Discount chain Poundland is in the takeover sights of South African retailer Steinhoff after the group confirmed it was eyeing a bid and said it had snapped up a 23% stake in the business.
Shares in Poundland surged as much as 7% at one point following the bid interest from Steinhoff, which revealed late on Wednesday that it had bought 61.2 million ordinary shares in the budget retailer.
It also confirmed that its offer for Poundland would be made in cash.
The move marks the latest takeover attempt by Steinhoff, after it lost out in a battle with Sainsbury's to buy Argos owner Home Retail Group in March.
Steinhoff – which owns UK furniture firm Harveys – has until 5pm on July 13 to make a firm bid for Poundland or walk away under City takeover rules.
Poundland said shareholders are "strongly advised to take no action".
Speculation over a potential bid for Poundland had been mounting ahead of the Steinhoff announcement after a stake of around 15% of the group was sold at a 24% premium to the stock price on Tuesday.
While the buyer was not confirmed, the move duly sent shares surging 24% higher.

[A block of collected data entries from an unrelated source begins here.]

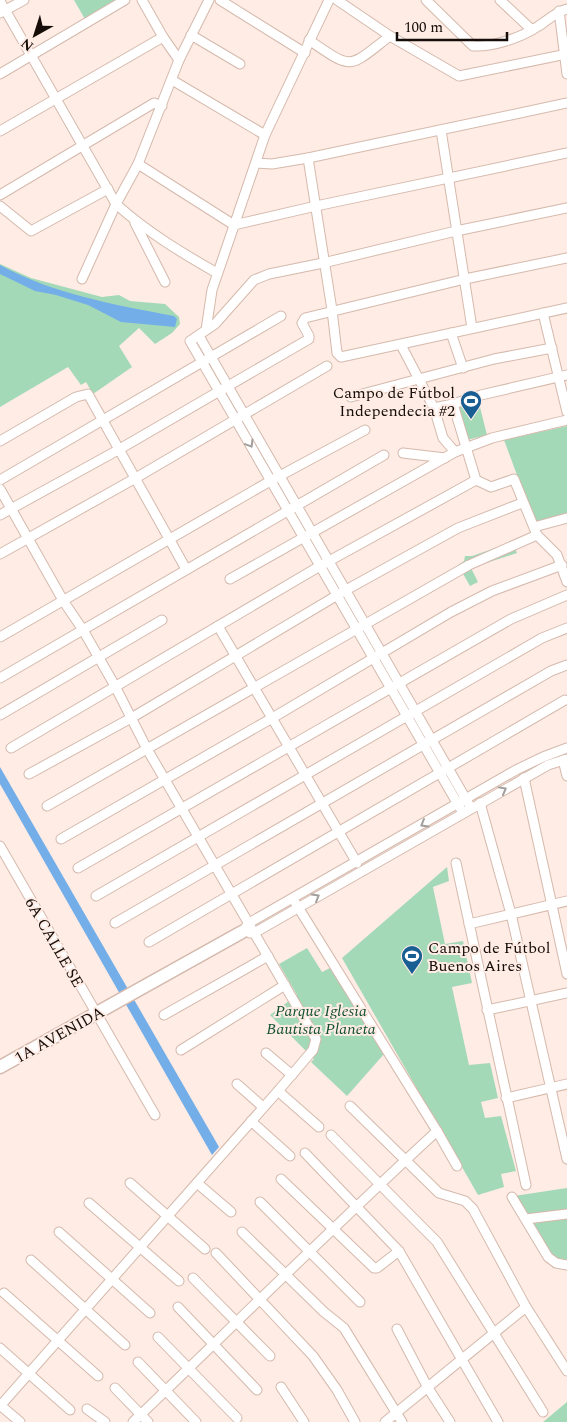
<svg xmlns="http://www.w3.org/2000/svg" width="567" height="1422" viewBox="0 0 567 1422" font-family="Spectral,serif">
	<rect width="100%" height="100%" fill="#feece5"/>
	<g fill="#a4d9b8">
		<polygon points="74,0 122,0 86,21"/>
		<polygon points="0,264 31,278 102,297 119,295 130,301 165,304 179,317 180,324 172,333 155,344 139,328 119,346 132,367 93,394 86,382 81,385 68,367 0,407"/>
		<polygon points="478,399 487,435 463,441 455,405"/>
		<polygon points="567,426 567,522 537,529 504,440"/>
		<polygon points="513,542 517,553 471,568 478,582 470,586 458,565 464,561 465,556 472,556"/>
		<polygon points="447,867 449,881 433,887 445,944 463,941 472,983 452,987 469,1065 490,1063 498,1098 481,1102 485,1118 501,1116 516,1171 501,1174 504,1187 478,1195 342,958"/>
		<polygon points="307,948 322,972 330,968 384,1054 347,1096 311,1062 314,1059 270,1015 297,995 279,964"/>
		<polygon points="567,1188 567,1267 553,1268 514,1196"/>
		<polygon points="567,1402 567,1422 543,1422"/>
	</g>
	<g fill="#73aee8">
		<path d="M0,265C53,294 116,305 174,316L177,319L175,327L121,322L88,305L56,295L35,291L0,274Z"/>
		<polygon points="0,767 219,1147 212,1155 0,784"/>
	</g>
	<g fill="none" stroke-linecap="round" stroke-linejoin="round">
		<g stroke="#d5b9ac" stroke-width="11">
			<g id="street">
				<polyline points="142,0 163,37 179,60"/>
				<polyline points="220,0 305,53"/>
				<polyline points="337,0 390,36 459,76 567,54"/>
				<path d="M426,0L473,46C493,47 520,38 537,27C547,21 555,12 567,9"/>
				<polyline points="500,0 532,30"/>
				<path d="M0,1L116,204C147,232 182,253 217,273"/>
				<polyline points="559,11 567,74"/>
				<polyline points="0,13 24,0"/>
				<polyline points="191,35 240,64"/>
				<path d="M309,40C354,71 348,68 390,36"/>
				<polyline points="0,74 125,0"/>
				<polyline points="172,80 265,135"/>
				<polyline points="441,130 472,328"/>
				<polyline points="0,131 163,37"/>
				<polyline points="308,158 332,310 337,353 341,357 567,308"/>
				<polyline points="256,163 272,164 308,158 567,103"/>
				<polyline points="138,164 234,225 316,206 567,153"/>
				<polyline points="0,195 154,103 162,106"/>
				<polyline points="0,206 31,231 108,189"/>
				<polyline points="135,223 165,282"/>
				<polyline points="82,279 116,204 138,164 179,60 209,0"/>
				<polyline points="543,313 567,412"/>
				<polyline points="206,330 212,290 265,135 329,0"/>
				<polyline points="451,333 463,368"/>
				<polyline points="199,336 471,808"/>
				<polyline points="401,345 434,408 453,404"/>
				<polyline points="567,375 481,395 453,404 476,480 491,487 514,479 537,535 557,555 567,582"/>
				<polyline points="351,397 494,359 552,348"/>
				<polyline points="434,408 443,438 455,452"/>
				<polyline points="0,441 76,397 88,394 186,569"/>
				<polyline points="403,453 445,458"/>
				<polyline points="0,480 281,316"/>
				<polyline points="0,489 64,602 83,630 115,686 147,749 316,1039 313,1050 278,1091 0,1406"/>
				<polyline points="0,515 118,450 309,339 309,336 302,323 305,318 465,279 567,258"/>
				<polyline points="534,527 567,518"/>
				<polyline points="0,554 134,479 327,366"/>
				<polyline points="230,579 455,452 492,438 567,420"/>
				<polyline points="218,626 357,863"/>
				<polyline points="0,637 272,480 365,430"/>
				<polyline points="0,678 384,455"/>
				<polyline points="0,715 162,620"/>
				<polyline points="11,748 320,566 476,480"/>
				<polyline points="563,760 567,776"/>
				<polyline points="29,774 133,717 346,590 458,528 522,503"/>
				<polyline points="524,778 567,974"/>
				<polyline points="480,803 511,914 567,1159"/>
				<polyline points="47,806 469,565 537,535"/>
				<polyline points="463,813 190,341 215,324 254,280 269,274 323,263 456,231 567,208"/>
				<polyline points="61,839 274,717 451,612 492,591 562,565"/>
				<polyline points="0,846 155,1115"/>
				<polyline points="456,863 526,1185"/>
				<polyline points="78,868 511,619 567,595"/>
				<polyline points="96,896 542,638 567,628"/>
				<polyline points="115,923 551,671 567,665"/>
				<polyline points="469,924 567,901"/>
				<polyline points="245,928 249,923 516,770 543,757 567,748"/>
				<polyline points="250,933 254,933 548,765 567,759"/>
				<polyline points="149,942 565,700"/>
				<polyline points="487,1010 567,993"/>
				<polyline points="164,1015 268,956"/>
				<polyline points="181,1050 285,985"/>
				<polyline points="266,1053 292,1075"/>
				<polyline points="237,1084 263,1107"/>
				<polyline points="278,1091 319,1127"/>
				<polyline points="506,1098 567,1084"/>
				<polyline points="350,1106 439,1193 465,1201 473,1209 526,1307 567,1371"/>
				<polyline points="251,1121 290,1156"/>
				<polyline points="437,1131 457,1166"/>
				<polyline points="331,1135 437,1242 543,1412"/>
				<polyline points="305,1153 399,1251 498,1422"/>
				<polyline points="281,1179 374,1268 377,1268 399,1251"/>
				<polyline points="130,1183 205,1249"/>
				<polyline points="197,1183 231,1212"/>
				<polyline points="512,1197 548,1257 556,1263 567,1265"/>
				<polyline points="260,1202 360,1302"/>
				<polyline points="89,1203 179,1281"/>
				<polyline points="526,1219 567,1214"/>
				<polyline points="59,1232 150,1313"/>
				<polyline points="242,1232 324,1312 344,1328 402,1422"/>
				<polyline points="216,1253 313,1356 337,1390 355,1422"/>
				<polyline points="31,1260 125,1345"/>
				<polyline points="193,1278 270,1356"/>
				<polyline points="4,1293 98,1376"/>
				<polyline points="178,1307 257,1390"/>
				<polyline points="397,1329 428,1388 450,1422"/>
				<polyline points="158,1337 237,1418"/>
				<polyline points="0,1348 70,1410"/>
				<polyline points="138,1362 196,1422"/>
				<polyline points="281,1387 304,1422"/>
				<polyline points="115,1388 148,1422"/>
				<polyline points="0,1405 20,1422"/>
				<polyline points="87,1409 105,1422"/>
				<path d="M133,1422C234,1325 334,1226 437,1131L293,899"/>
				<polyline points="385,1422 526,1307"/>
			</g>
		</g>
		<g stroke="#d5b9ac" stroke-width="15">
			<polyline id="secondary" points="0,1067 242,932"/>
		</g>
		<use href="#street" stroke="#fff" stroke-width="9"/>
		<use href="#secondary" stroke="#fff" stroke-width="12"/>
	</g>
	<defs><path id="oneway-chevron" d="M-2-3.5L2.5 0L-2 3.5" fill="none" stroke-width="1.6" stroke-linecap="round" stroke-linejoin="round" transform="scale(1.25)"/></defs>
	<g stroke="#a29e9d">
		<use href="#oneway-chevron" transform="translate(250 444) rotate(59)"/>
		<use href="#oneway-chevron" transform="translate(503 790) rotate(-29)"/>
		<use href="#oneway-chevron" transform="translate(424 824) rotate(150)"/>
		<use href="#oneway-chevron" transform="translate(316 897) rotate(-30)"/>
	</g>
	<defs>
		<g id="stadium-pin" transform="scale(1.125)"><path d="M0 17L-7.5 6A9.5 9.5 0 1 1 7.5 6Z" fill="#195e93" stroke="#feece5"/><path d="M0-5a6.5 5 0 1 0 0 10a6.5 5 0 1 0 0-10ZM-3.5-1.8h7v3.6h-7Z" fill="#fff"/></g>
	</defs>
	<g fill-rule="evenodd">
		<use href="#stadium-pin" x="471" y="401"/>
		<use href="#stadium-pin" x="412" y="956"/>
	</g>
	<g text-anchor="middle" stroke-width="4" stroke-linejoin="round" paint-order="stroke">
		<g font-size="16" fill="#160d09" stroke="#feece5" text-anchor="end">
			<text x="455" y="398">Campo de Fútbol<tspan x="455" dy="18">Independecia #2</tspan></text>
			<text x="428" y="953" text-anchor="start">Campo de Fútbol<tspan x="428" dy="18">Buenos Aires</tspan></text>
		</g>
		<g font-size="16" fill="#160d09" stroke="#feece5">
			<text transform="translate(55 942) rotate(60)" y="6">6A CALLE SE</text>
			<text transform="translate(59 1034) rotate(-29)" y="6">1A AVENIDA</text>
		</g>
		<g font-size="16" font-style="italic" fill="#135032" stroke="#feece5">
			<text x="321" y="1016">Parque Iglesia<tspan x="321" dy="18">Bautista Planeta</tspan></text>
		</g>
	</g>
	<g transform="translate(35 35) rotate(219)" stroke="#feece5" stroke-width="4" paint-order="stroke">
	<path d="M0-4L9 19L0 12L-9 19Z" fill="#160d09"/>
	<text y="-8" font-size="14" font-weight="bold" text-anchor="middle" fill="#160d09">N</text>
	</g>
	<path d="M397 32v8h110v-8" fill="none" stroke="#160d09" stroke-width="2.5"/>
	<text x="404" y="32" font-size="15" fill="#160d09" stroke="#feece5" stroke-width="4" paint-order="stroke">100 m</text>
</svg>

It comes before Poundland's results on Thursday, when outgoing boss Jim McCarthy will unveil his final set of full-year figures.
The chain has had a testing year following sales falls and a difficult takeover of rival 99p Stores.
The group is expected to report an 11% drop in underlying pre-tax profits to £38.7 million for the year to March 27 after seeing sales decline pick up pace in the final six months.
Like-for-like sales decreased by 3.9% over the full year, but the fall was steeper in the second half, at 4.9%.
A potential bid from Steinhoff gives new Poundland boss Kevin O'Byrne an eventful start to his tenure at the top.
The former B&Q UK and Ireland boss takes over from Mr McCarthy on July 1, having joined as chief executive designate in April.
But Mr McCarthy will remain with the group until his retirement at the firm's annual shareholder meeting in September.
Steinhoff appears determined to expand further across Europe, having tried and failed to gatecrash two deals in recent months.
As well as seeking to muscle in on the Sainsbury's deal for Home Retail, it also barged in on French retailer Fnac's takeover of London-listed white goods retailer Darty, although it was ultimately out-bid.
Steinhoff is backed by South African retail billionaire Christo Wiese, whose Brait investment group also owns controlling stakes in Virgin Active, New Look and food chain Iceland.
Steinhoff also owns Bensons for Beds in the UK and Conforama in France, as well as a number of retailers across Europe, Australasia and Africa.
Its interest in Poundland comes after the set-price retailer's shares had fallen by a third in a year following tough trading.
Poundland warned over profits in January after Christmas trading was hit by poor numbers of shoppers on the high street, and trading has remained under pressure since then.
The group's transformational £55 million takeover of 99p Stores has also proved to be far from smooth.
It finally received the all-clear for the deal from the competition watchdog last September, but Mr McCarthy has since admitted that 99p Stores was ''in a mess'' when it was handed over.